Monitor your N, P, and K’s

Macronutrients need to be assessed independently based on the forage species being grown. Established alfalfa generally needs no N because it fixes its own. Conversely, grasses and mixed stands require adequate amounts of N to be productive, especially if legumes comprise less than 25% of the stand.

“Early spring N applications typically provide the best economic return, while later-season applications require more careful evaluation,” the UK soil scientist explain. “Potassium is especially critical in alfalfa hay systems due to high removal rates. Maintaining adequate soil K is essential for persistence and winterhardiness. Phosphorus applications should be driven entirely by soil test results.”

Many soils are already high or excessively high in P, especially where fields have a history of manure applications. Given current fertilizer prices, modest short-term reductions in P applications may be possible on soils testing in the medium to high range, which is a level where yield responses are unlikely, but fertilizer additions are still made as maintenance applications. This strategy should only be implemented as a temporary cost-saving solution. Repeating this approach year after year in the same field will ultimately draw down fertility to a yield-limiting level.

“Reducing P rates by one‑third to one‑half can cut costs without immediate yield loss, but this strategy should be used cautiously, monitored closely, and avoided on soils testing low or in the lower part of medium range,” Ribeiro and Ritchey contend.

Fertilizer options

Conventional fertilizer sources usually provide the best option when evaluated based on the cost per pound of available nutrient. The soil scientists suggest that when fertilizer prices rise, it’s tempting to chase “miracle” products, but careful evaluation is critical. These key points can help you make smarter choices:

• Check the actual nutrient content. Know how much N, P, K, and S each product delivers per unit. Labels can be misleading if marketed in unconventional forms.

• Compare cost per pound of nutrient. Some specialty blends or slow-release products may seem convenient, but they are often more expensive per unit of nutrient than traditional fertilizers.

• Match applications to real need. Base decisions on soil test results rather than perceived deficiencies.

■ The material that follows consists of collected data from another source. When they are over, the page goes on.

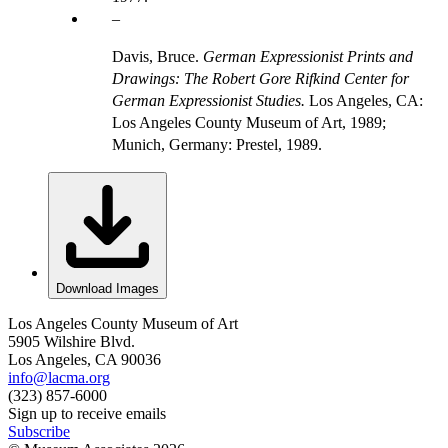
Davis, Bruce.
German Expressionist Prints and
Drawings: The Robert Gore Rifkind Center for
German Expressionist Studies.
Los Angeles, CA:
Los Angeles County Museum of Art, 1989;
Munich, Germany: Prestel, 1989.
Download Images
Los Angeles County Museum of Art
5905 Wilshire Blvd.
Los Angeles, CA 90036
info@lacma.org
(323) 857-6000
Sign up to receive emails
Subscribe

Overapplying nutrients you don’t need is a waste of money and can harm the environment.

• Consider manure and by-products. They can supplement nutrients effectively if their nutrient content is known, but variability is high, so don’t assume all sources are equivalent. It’s prudent to test manure and by-products as you would the soil.

“Ultimately, thoughtful product choice is less about chasing every new option and more about applying the right nutrients, at the right time, in the right amounts, based on a known soil nutrient status,” the authors conclude. “Optimizing hayfield fertility isn’t about applying less fertilizer, it’s about applying nutrients more strategically.”